Suppose that most people live in partisan informational bubbles. Without more, what can we say about effective political tactics? I can think of four types of things to do:

  1. Mobilize your own bubble to turn out politically. You already know the kinds of arguments that will work, and making them to people generally disposed to agree will be satisfying. So this is easy and sustainable, but that also means everybody is already doing it. Maybe there will be an occasional shift in media or a new tactic that will provide a temporary boost, but for the most part this is a Red Queen’s race. Mobilization is the price of admission; if you don’t, your bubble isn’t competitive.

  2. Direct your own bubble along a better or more effective path. You already know the kinds of arguments that tend to work, which makes this almost as straightforward as mobilization. Having these kinds of debates helps you and your bubble figure out what you stand for, which is satisfying, but since you’re pushing people to change their views, there will be some resistance, which can get frustrating. In the worst case, the bubble’s self-defense mechanisms will kick in and treat these attempts as alien infection, sometimes resulting in fission into sub-bubbles. Direction is also necessary, both to develop new arguments for acquiring political power and to use it effectively once acquired.

  3. Expand your bubble by persuading people to join it. The problem here is that anyone you’re trying to recruit, except for the young, is probably already part of a bubble. So proselytizing effectively requires building a smooth onramp from their bubble to yours. That’s hard. First, the arguments that are persuasive within your own bubble are typically not as persuasive outside of it, so you need to step outside yours to learn how the other bubble thinks and talks. Second, you risk activating the other bubble’s self-defense mechanisms: who is this outsider coming in and telling us what to do? And third, you risk activating your own bubble’s self-defense mechanisms: so-and-so says she’s trying to make them more like us, but what if she’s really trying to make us more like them? So this work can have big payoffs, but it can be unpleasant and personally dangerous.

  4. Disrupt an enemy bubble by demoralizing it (the opposite of mobilization) or pushing it to make it less effective (the opposite of direction).
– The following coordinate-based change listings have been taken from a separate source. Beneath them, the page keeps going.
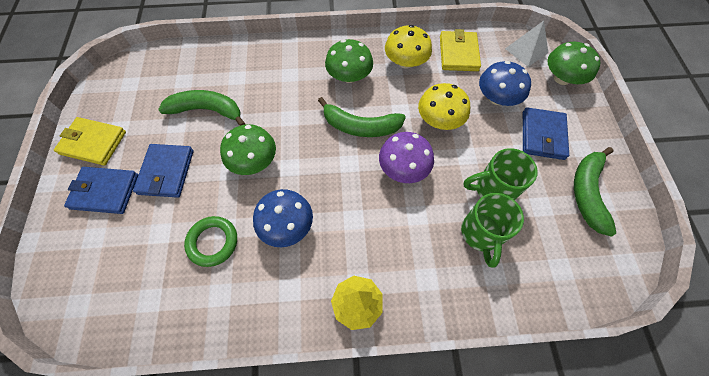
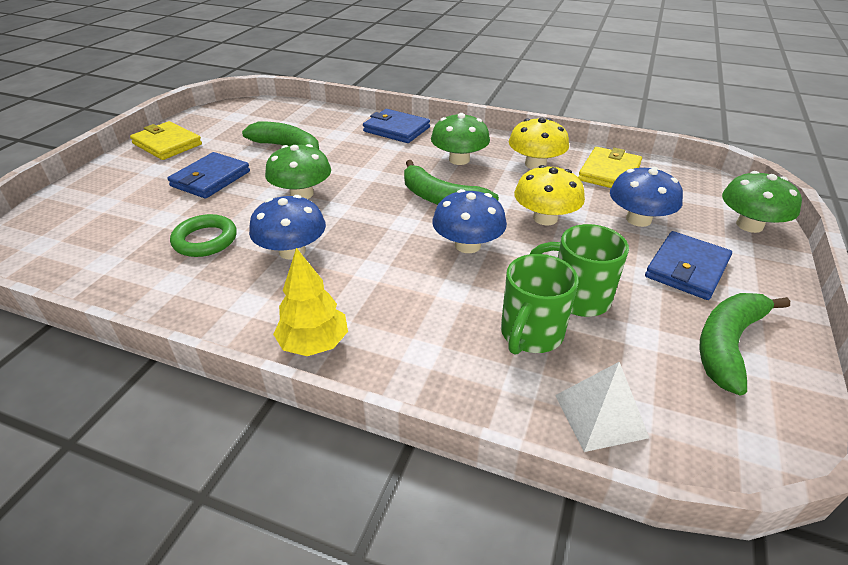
camera: 25 degrees right, 25 degrees down
blue wallet [64,167,138,214] -> blue wallet moved to [363,109,430,143]
purple mushroom [379,132,434,183] -> blue mushroom [432,189,507,253]
white pyramid [505,21,548,67] -> white pyramid moved to [555,362,649,452]

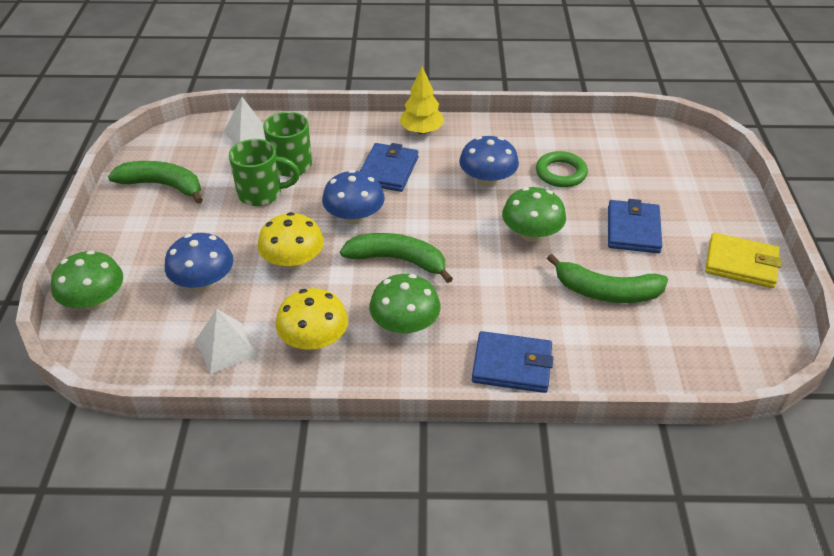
camera: 160 degrees right, 5 degrees up
yellow wallet [578,147,642,188] -> white pyramid [196,309,258,374]
blue wallet [645,231,732,300] -> blue wallet moved to [360,143,418,192]
green banana [699,293,790,396] -> green banana turned 90 degrees counterclockwise [108,161,203,204]

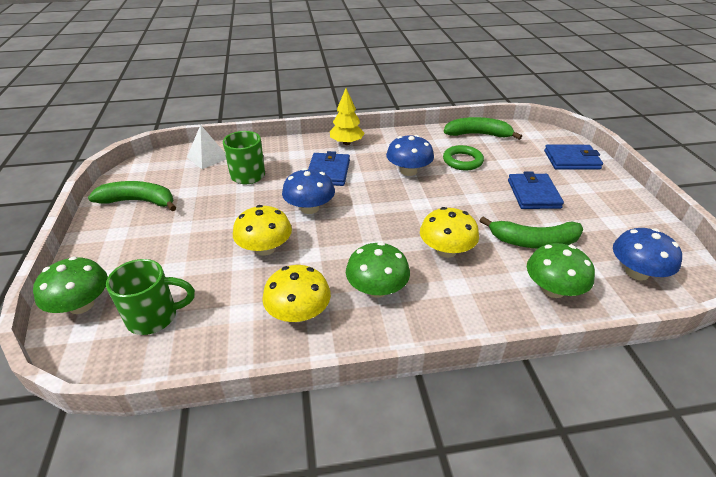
camera: 10 degrees left, 5 degrees down
blue mushroom [165,233,233,291] -> blue mushroom moved to [613,228,682,281]
white pyramid [196,309,258,374] -> none
green mug [229,139,300,206] -> green mug moved to [106,259,195,335]
green banana [340,233,453,283] -> green banana moved to [444,117,522,140]
blue wallet [472,331,553,393] -> blue wallet moved to [544,145,603,170]
green mushroom [502,187,566,242] -> green mushroom moved to [527,243,595,298]
yellow wallet [705,233,782,288] -> none
none -> yellow mushroom [420,207,479,258]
As with expansion, this requires speaking the other bubble’s dialect – but passing for a local well enough to avoid triggering the bubble’s self-defense mechanisms requires fluency, not just proficiency. (Even harder!) On the other hand, this operational need for secrecy also reduces the risks from your own bubble; no one needs to know where you’re spending your time. So while this kind of work may be hard, in some ways it can be less personally frustrating than expansion. Disruption is never necessary, but it can be alarmingly powerful when done well.

Broadly speaking, these four types of bubble work will appeal to different personality types. Mobilization produces feelings of solidarity and belonging; direction brings the satisfaction of being right. Expansion takes empathy and patience; disruption takes a special kind of cynicism.

The application of these categories to recent political news is left as an exercise for the reader. The development of an optimal strategy is an unsolved research problem.


I’m sure there are problems with this taxonomy. But it seems to me that if you think bubbles are real (which certainly is the conventional wisdom) and you want your own bubble to win (and who doesn’t?), it’s a mistake not to be thinking about them in adversarial terms. After all, those bastards in the other bubbles will be.